By election day 1996, people were joking: "hey, did you know that Bob Dole was injured in WWII?" because he had overused it in the course of the campaign. What was the ultimate patriotic trump card to use against a draft-dodging Democrat and his uppity feminist wife had become a punchline by Election Day. Dole lost in a landslide.
And how many people rolled their eyes when John Kerry said "reporting for duty" at the 2004 DNC? I did, and I was one of his supporters! Need I remind anyone of the RNC purple heart bandaids?
And you may not have heard, but Rudy Giuliani was mayor on 9/11.

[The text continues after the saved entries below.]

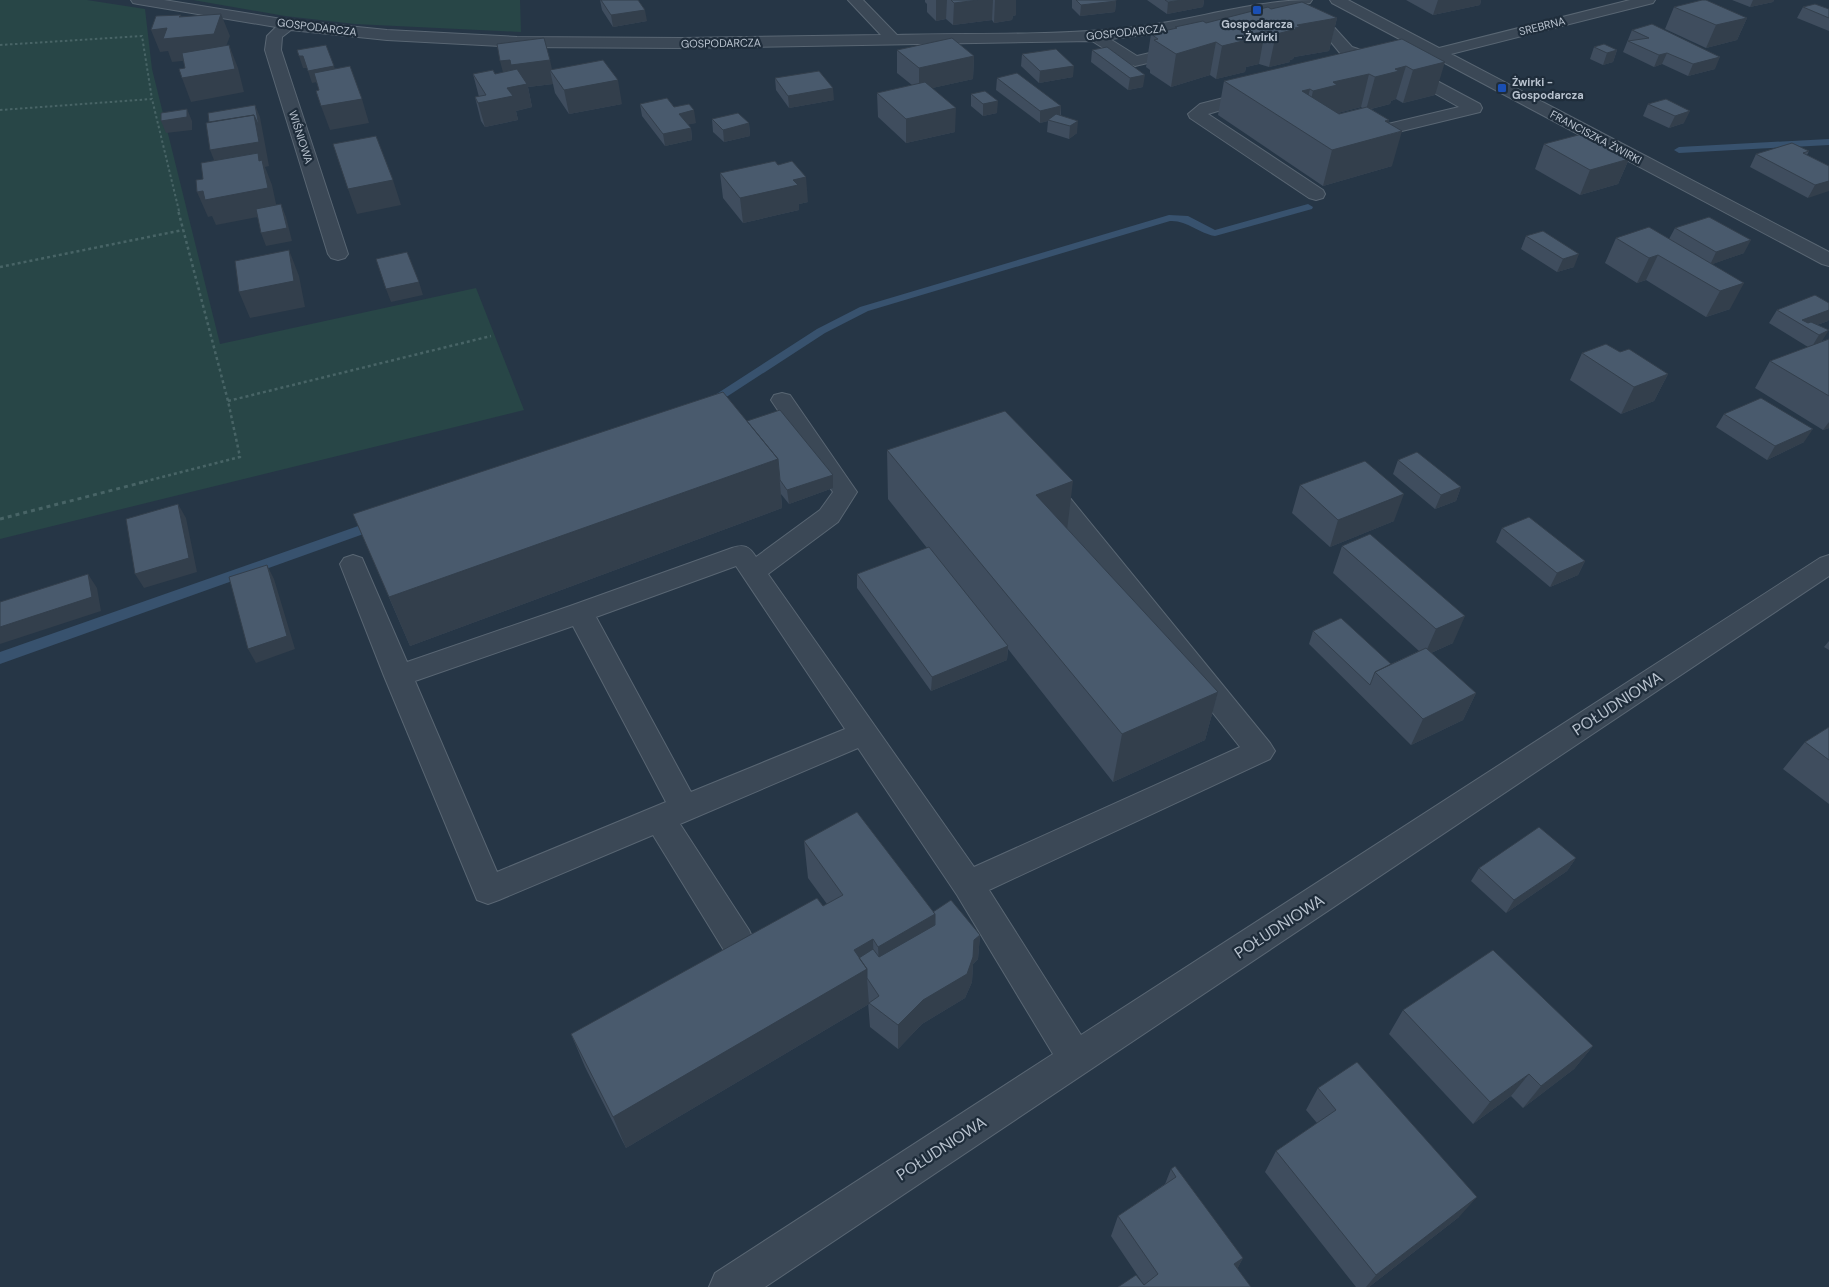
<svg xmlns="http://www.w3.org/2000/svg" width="1829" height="1287" viewBox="0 0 1829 1287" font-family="'DM Sans',sans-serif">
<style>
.green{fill:#284647}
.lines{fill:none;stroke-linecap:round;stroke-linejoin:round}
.stream{fill:#38526e;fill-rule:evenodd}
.minor-casing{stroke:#596673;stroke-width:2}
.path-far2{stroke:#486466;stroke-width:2;stroke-dasharray:2.5 2.5;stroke-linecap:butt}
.path-far1{stroke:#486466;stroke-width:2.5;stroke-dasharray:3 3;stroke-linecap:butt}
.path{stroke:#486466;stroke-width:3;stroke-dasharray:4 4;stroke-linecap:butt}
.minor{fill:#3b4856;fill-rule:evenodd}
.wall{fill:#3f4d5e;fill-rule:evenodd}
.shaded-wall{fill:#333f4c}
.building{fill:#495a6d;stroke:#333f4c}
.transit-dot{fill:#1a4fb4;stroke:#1f2d3b;stroke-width:2}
.labels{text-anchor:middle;stroke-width:4.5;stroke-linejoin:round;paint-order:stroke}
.far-poi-label{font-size:11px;font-weight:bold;fill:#b9c3cf;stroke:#1f2d3b}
.far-street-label{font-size:11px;fill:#b9c3cf;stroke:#1f2d3b}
.near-street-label{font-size:16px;fill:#b9c3cf;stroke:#1f2d3b}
</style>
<rect width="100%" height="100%" fill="#263646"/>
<path class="green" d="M0 0H87L145 9 152 69 220 344 476 288 524 410 0 539Z
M193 0H520L521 32 355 24 285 16Z"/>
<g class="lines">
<path class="stream" d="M1829 139V145L1679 153 1674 150 1679 147Z
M1308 204 1313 207 1312 209 1215 236C1198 233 1187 220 1170 221L868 311 825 333 711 407 707 408 701 404 817 329 860 307 1169 215 1188 216 1215 230Z
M378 519 383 521 385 524 383 527 0 664V652Z"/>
<defs>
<path id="minor" d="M131 0H164L288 20 387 30 517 37 682 38 881 35 848 0H863L897 35C977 33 1057 36 1136 27 1195 20 1253 0 1312 0L1310 3 1305 4 1171 32 1110 39 1137 56 1184 45 1190 47 1192 50 1190 53 1135 66 1129 64 1092 41 682 48 517 47 387 40 291 30 282 37 281 50 348 254 345 258 338 260 331 258 328 254 265 50 267 36 276 27 138 4 133 3Z
M1330 0H1348L1439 48 1630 0H1655L1653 3 1451 54 1829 252V266L1822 264 1332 3Z
M1309 20 1332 25 1352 47 1407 65 1480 104 1482 108 1480 112 1369 139 1363 138 1360 134 1363 130 1459 107 1395 71 1340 53 1322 31 1295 29 1292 26 1295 23Z
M1255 90 1261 92 1263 95 1261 98 1208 114 1323 190 1325 194 1323 198 1316 200 1309 198 1190 118 1188 114 1200 104Z
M782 393 790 395 857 492 838 522 768 574 974 867 1240 747 1043 499 1040 493 1043 487 1052 485 1061 487 1270 743 1275 751 1270 759 989 890 1081 1035 1820 558 1829 555V576L765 1287H709L715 1273 1053 1054 957 895 858 748 680 824 749 930 754 941 749 952 737 956 725 952 653 835 499 900 488 904 477 900 384 676 340 564 344 558 353 555 362 558 407 662 570 606 732 548C744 544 749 546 756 557L820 510 833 492 771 400 774 395ZM736 566 845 729 691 792 596 617ZM573 626 666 802 497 872 415 681Z"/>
</defs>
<use href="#minor" class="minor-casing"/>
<path class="path-far2" d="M0 45 142 36 152 99
M0 110 152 99 179 211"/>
<path class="path-far1" d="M0 267 183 230
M228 401 491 336
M139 483 240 457 228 401 178 210"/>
<path class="path" d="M0 519 144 482"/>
<use href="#minor" class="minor"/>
</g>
<path class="wall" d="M600 0 647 21 613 27 602 10Z
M925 0H1016V15L1013 16 1012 20 994 23 992 20 953 25 946 19 936 21 927 12V4L925 2Z
M1072 0H1116V1L1115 12 1080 16 1072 8Z
M1147 0H1204L1203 7 1167 14Z
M1406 0H1481L1480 5 1433 15Z
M1732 0H1774L1773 2 1750 7Z
M1674 7 1747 18 1737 40 1706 48 1665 29Z
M1803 7 1829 9V31L1797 18Z
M1271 9 1337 18 1329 51 1294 57 1293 59 1290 60V62L1269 67 1259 64 1246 67 1245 72 1216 79 1210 75 1171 87 1150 73V70L1146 67 1151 34 1175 29V27L1206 23Z
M1632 30 1715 69 1688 76 1662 64 1654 67 1623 52Z
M1402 39 1435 95 1403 103 1396 99 1391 101 1390 104 1371 109 1389 120 1388 123 1392 166 1323 186 1218 115 1224 81ZM1361 107 1362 108 1339 114 1338 113Z
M1594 47 1617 50 1613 62 1603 65 1590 59Z
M897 50 974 56 973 79 932 88 955 132 906 143 878 117 877 93 912 85 897 73Z
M1092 50 1143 87 1128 90 1091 62Z
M1022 54 1073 77 1039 83 1021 66Z
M552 69 622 104 569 114 555 93 553 84 528 87 532 107 516 111 518 120 485 127 481 121 475 97H479L473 74H495Z
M775 78 834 100 789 108 776 90Z
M997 78 1061 106V116L1077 133 1069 139 1047 132 1048 121 1040 123 996 90Z
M971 94 997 113 983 116 971 106Z
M1666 99 1684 123 1669 128 1643 116 1648 104Z
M640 104 674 107 696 123 688 124 691 128 692 140 665 146 642 116Z
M712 119 749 123 750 136 724 142 713 132Z
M1544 144 1629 159 1618 184 1580 195 1535 169Z
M1809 151 1807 155 1829 166 1808 198 1750 167 1756 154Z
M720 173 808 202 799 204V210L743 223 723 198Z
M1675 228 1744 253 1712 264 1730 309 1706 317 1646 280 1637 283 1605 263 1616 238 1669 239Z
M1543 231 1574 267 1557 272 1521 249 1526 236Z
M1829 303V319L1828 321 1817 325 1822 341 1829 339V428L1823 430 1755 388 1770 361 1808 347 1769 323 1777 310Z
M1620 352 1668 374 1654 401 1621 414 1570 380 1582 353Z
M1724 414 1804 442 1767 460 1716 427Z
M747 421 833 475V488L789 504 781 494 782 508 410 646 353 514Z
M887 450 1067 528 1218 692 1205 740 1113 782 1008 649 1007 660 931 691 857 588V574L927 548 888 499Z
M1398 460 1461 487 1456 501 1435 509 1393 474Z
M1300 485 1394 521 1330 547 1292 513Z
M1502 528 1585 561 1578 575 1550 587 1496 542Z
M1342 546 1453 643 1431 653 1476 693 1463 720 1411 745 1309 644 1313 631 1391 664 1419 651 1333 573Z
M1829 641V650L1824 647Z
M1829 727V804L1783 769 1805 742Z
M804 841 933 912 980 935 978 959 973 964 972 982 965 998 922 1024 898 1049 870 1027 868 1002 869 1004 626 1148 585 1067 571 1034 827 904 808 878Z
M1576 858 1567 871 1506 913 1471 881 1479 868Z
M1403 1010 1593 1046 1574 1069 1523 1108 1511 1096 1473 1124 1389 1034Z
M1318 1088 1459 1217 1369 1287H1356L1265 1172 1276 1151 1317 1123 1306 1110Z
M1171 1169 1243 1258 1237 1269 1144 1285 1111 1236 1118 1216 1165 1184Z"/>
<path class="shaded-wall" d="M936 0H947L946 19 936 21Z
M978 0H993L992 20 953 25 954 3Z
M995 0H1016V15L1013 16 1012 20 994 23Z
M1182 0H1204L1203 7 1167 14 1168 2Z
M1438 0H1481L1480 5 1433 15Z
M1753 0H1774L1773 2 1750 7Z
M1116 1 1115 12 1080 16 1081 5Z
M645 10 647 21 613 27 611 15Z
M221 14 230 36 222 57 172 62 168 51 160 52 151 30 179 17 181 15 189 36Z
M1337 18 1329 51 1294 57 1293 59 1290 60V62L1269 67 1276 34 1297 25Z
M1747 18 1737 40 1706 48 1716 25Z
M1265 31 1259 64 1246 67 1245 72 1216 79 1222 46 1246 36Z
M1216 42 1210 75 1171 87 1176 54Z
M229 45 238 68 244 92 191 102 182 78Z
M1617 50 1613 62 1603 65 1607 53Z
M1667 53 1662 64 1654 67 1659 55Z
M299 56H303L307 68H303Z
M974 56 973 79 919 91V68Z
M1720 57 1715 69 1688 76 1693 64Z
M510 60H550L553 74 550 70 553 84 528 87 532 107 516 111 518 120 485 127 478 103 506 84 500 61Z
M1445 62 1435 95 1403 103 1413 70Z
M334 66 338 78 312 83 308 71Z
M1074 66 1073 77 1039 83 1040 71Z
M1406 66 1396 99 1391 101 1390 104 1366 110 1375 77 1395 69Z
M1369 74 1361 107 1330 115 1305 125 1313 91 1333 82Z
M1145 75 1143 87 1128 90 1130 78Z
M618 80 622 104 569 114 564 90Z
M833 88 834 100 789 108 788 96Z
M1310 89 1302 123V91Z
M362 99 369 123 330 130 321 106Z
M998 101 997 113 983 116V104Z
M255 105 260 117 269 166 265 167 272 185 278 213 216 225 212 216 208 217 197 192 220 175 210 150 254 115Z
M1061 106 1060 118 1048 120V121L1040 123V111Z
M956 108 955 132 906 143V119Z
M187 109 192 121V130L166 133 161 121Z
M694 110 696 123 681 126 679 114Z
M1690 111 1684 123 1669 128 1675 116Z
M1389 120 1384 136 1402 131 1392 166 1323 186 1332 150 1385 121Z
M1078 121 1077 133 1069 139 1070 126Z
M749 123 750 136 724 142 723 130Z
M691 128 692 140 665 146 663 134Z
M1629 159 1618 184 1580 195 1590 170Z
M806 177 808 202 799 204V210L743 223 740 198 793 180Z
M393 180 401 205 357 214 348 189Z
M1829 181V191L1808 198 1815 185Z
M281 204 286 217 292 241 266 246 261 233Z
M1751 240 1744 253 1710 265 1716 252Z
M289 250 299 276 305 307 250 318 239 292Z
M1579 254 1574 267 1557 272 1563 259Z
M1658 255 1646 280 1637 283 1649 258Z
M419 282 423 295 391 302 386 289Z
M1744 283 1730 309 1706 317 1720 291Z
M1829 310V319L1828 321 1808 328 1802 320Z
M1829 330 1820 344 1811 348 1819 335Z
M1668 374 1654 401 1621 414 1634 387Z
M1829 422V428L1823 430Z
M1813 429 1804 442 1767 460 1775 446Z
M778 459 782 508 410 646 389 597Z
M833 475V488L789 504 787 490Z
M1073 481 1067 530 1036 495Z
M1461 487 1456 501 1435 509 1441 495Z
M1404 494 1394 521 1330 547 1338 520Z
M178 504 186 518 197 572 144 588 135 574Z
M1585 561 1578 575 1550 587 1557 573Z
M267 565 274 579 295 649 256 663 248 649Z
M88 574 97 588 101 611 0 644V627Z
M1465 616 1453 643 1424 656 1436 629Z
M1008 646 1007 660 931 691 932 677Z
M1218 692 1205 740 1113 782 1122 734Z
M1476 693 1463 720 1411 745 1423 719Z
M1576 858 1567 871 1506 913 1514 900Z
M935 914 934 949 880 982 878 947Z
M980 935 978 959 973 964 972 982 965 998 922 1024 898 1049V1025L974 940Z
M873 939 874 974 867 978 869 1004 626 1148 613 1117 854 950Z
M1593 1046 1574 1069 1523 1108 1541 1086Z
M1529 1074 1511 1096 1473 1124 1490 1102Z
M1477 1197 1459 1217 1369 1287H1366L1376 1275Z
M1243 1258 1233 1277 1234 1264Z"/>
<path class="building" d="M601 0H638L645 10 611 15Z
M951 0H978L954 3Z
M1076 0H1116V1L1081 5Z
M1165 0H1182L1168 2Z
M1702 0H1706L1747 18 1716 25 1674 7Z
M1302 2 1337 18 1297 25 1300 27 1295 28 1297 29 1276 34 1265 31 1246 36 1251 39 1222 46 1216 42 1176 54 1154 40 1158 39 1151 34 1177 28 1175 27 1203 21 1206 23 1268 7 1271 9Z
M1815 4 1829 9V18L1803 7Z
M221 14 214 34 163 39 167 28 151 30 156 16 181 15 179 17Z
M1652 24 1720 57 1693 64 1667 53 1659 55 1628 41 1649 38 1632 30Z
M544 38 550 60 511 65 510 60 500 61 497 44Z
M952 38 974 56 919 68 897 50Z
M1402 39 1445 62 1413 70 1406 66 1395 69 1399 71 1375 77 1369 74 1333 82 1337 85 1313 91 1310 89 1302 91 1339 114 1367 107 1389 120 1385 121 1402 131 1332 150 1224 81Z
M1604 44 1617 50 1607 53 1594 47Z
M229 45 235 69 182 78 179 69 185 68 182 53Z
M326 45 334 66 308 71 303 56H299L297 50Z
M1107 47 1145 75 1130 78 1092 50Z
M1056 49 1074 66 1040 71 1022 54Z
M603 60 618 80 564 90 550 70Z
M350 66 362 99 321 106 316 91 319 90 314 73Z
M517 69 527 84 507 88 513 96 478 103 475 97 486 95 473 74 493 70 495 74Z
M819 71 833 88 788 96 775 78Z
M1017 73 1061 106 1040 111 997 78Z
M925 82 956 108 906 119 877 93Z
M985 91 998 101 983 104 971 94Z
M667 98 674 107 689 104 694 110 679 114 691 128 663 134 640 104Z
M1666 99 1690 111 1675 116 1648 104Z
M255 105 259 126 254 115 209 122 208 113Z
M187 109V117L161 121V113Z
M738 113 749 123 723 130 712 119Z
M1056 114 1078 121 1070 126 1048 120Z
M254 115 259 142 210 150 206 123Z
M1582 134 1629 159 1590 170 1544 144Z
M376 136 393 180 348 189 333 144Z
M1792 143 1809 151 1803 153 1829 166V181L1815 185 1756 154Z
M258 153 259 161 262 160 268 188 205 200 203 191 197 192 196 180 203 179 201 163Z
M775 161 778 165 792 161 806 177 793 180 798 185 740 198 720 173Z
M281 204 287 228 261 233 256 209Z
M1709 217 1751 240 1716 252 1675 228Z
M1649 227 1744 283 1720 291 1658 255 1649 258 1616 238Z
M1543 231 1579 254 1563 259 1526 236Z
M289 250 294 281 239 292 235 261Z
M407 252 419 282 386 289 376 259Z
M1815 295 1829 303V310L1802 320 1808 323 1811 322 1829 330 1819 335 1777 310Z
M1829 339V396L1770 361Z
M1606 344 1620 352 1629 349 1668 374 1634 387 1582 353Z
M723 392 778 459 389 597 353 514Z
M1761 398 1813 429 1775 446 1724 414Z
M780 410 833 475 787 490 780 480 778 459 747 421Z
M1005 411 1073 481 1036 495 1218 692 1122 734 887 450Z
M1417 452 1461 487 1441 495 1398 460Z
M1365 461 1404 494 1338 520 1300 485Z
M178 504 189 558 135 574 126 519Z
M1529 517 1585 561 1557 573 1502 528Z
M1370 534 1465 616 1436 629 1342 546Z
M929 547 1008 646 932 677 857 574Z
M267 565 287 636 248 649 229 577Z
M88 574 92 597 0 627V602Z
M1341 618 1391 664 1375 672 1370 685 1313 631Z
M1426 648 1476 693 1423 719 1375 672Z
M1829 727V760L1805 742Z
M857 812 935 914 878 947 873 939 854 950 867 969 613 1117 571 1034 817 898 823 906 843 895 804 841Z
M1539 827 1576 858 1514 900 1479 868Z
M951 900 980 935 974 940 973 957 967 974 923 1000 898 1025 869 1003 879 996 867 978V969L859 958 873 949 879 957 935 925V914L933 912Z
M1493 950 1593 1046 1541 1086 1529 1074 1490 1102 1403 1010Z
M1357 1062 1477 1197 1376 1275 1276 1151 1336 1110 1318 1088Z
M1175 1166 1243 1258 1234 1264 1251 1287H1118L1136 1275 1144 1285 1158 1274 1118 1216 1176 1177 1171 1169Z"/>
<g class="transit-dot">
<rect x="1252" y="5" width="10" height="10" rx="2.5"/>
<rect x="1497" y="83" width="10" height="10" rx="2.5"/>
</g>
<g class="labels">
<g class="far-poi-label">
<text x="1257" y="28">Gospodarcza<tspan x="1257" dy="13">- Żwirki</tspan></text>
<text x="1512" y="86" text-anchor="start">Żwirki -<tspan x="1512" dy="13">Gospodarcza</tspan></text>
</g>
<g class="far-street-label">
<text transform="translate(1542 26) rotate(-14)" y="4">SREBRNA</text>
<text transform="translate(317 27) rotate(7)" y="4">GOSPODARCZA</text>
<text transform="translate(1126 32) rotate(-6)" y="4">GOSPODARCZA</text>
<text transform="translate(721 43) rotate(-1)" y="4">GOSPODARCZA</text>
<text transform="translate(301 137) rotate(72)" y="4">WIŚNIOWA</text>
<text transform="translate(1596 137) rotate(28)" y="4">FRANCISZKA ŻWIRKI</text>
</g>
<g class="near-street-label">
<text transform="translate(1617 703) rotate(-33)" y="6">POŁUDNIOWA</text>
<text transform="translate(1279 926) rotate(-33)" y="6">POŁUDNIOWA</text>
<text transform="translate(941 1148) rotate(-33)" y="6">POŁUDNIOWA</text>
</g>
</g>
</svg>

At this point in the campaign, before he's even been officially nominated at the RNC, we've already seen McCain use the POW defense for not knowing how many houses he has, ditching his disabled wife for a hot, young, rich, blonde USC cheerleader, having a shitty health care plan, breaking the rules of the Saddleback forum, and a whole host of others. Those don't include the old hits, like when he used the POW defense during his first House race to counter accusations that he was a carpetbagger, or when he invoked the Hanoi Hilton to shield him from the Keating 5 scandal.
And the press is starting to notice. What was once a ridiculous chorus of buffoons perpetually invoking John McCain's "reticence" to discuss his POW experience has recently morphed into a litany of articles expressing "concern" that McCain is cheapening his experience (and, let's not forget, the experiences of all those who suffered in POW camps).
And last night, Rachel Maddow exposed it to primetime MSNBC viewers:
She's going to be good.
Meanwhile, you may have seen McCain whip out the POW defense most recently on Leno. That was his 13th appearance on the Tonight Show. I didn't watch; does anyone know if he accused Obama of being a celebrity while he was there?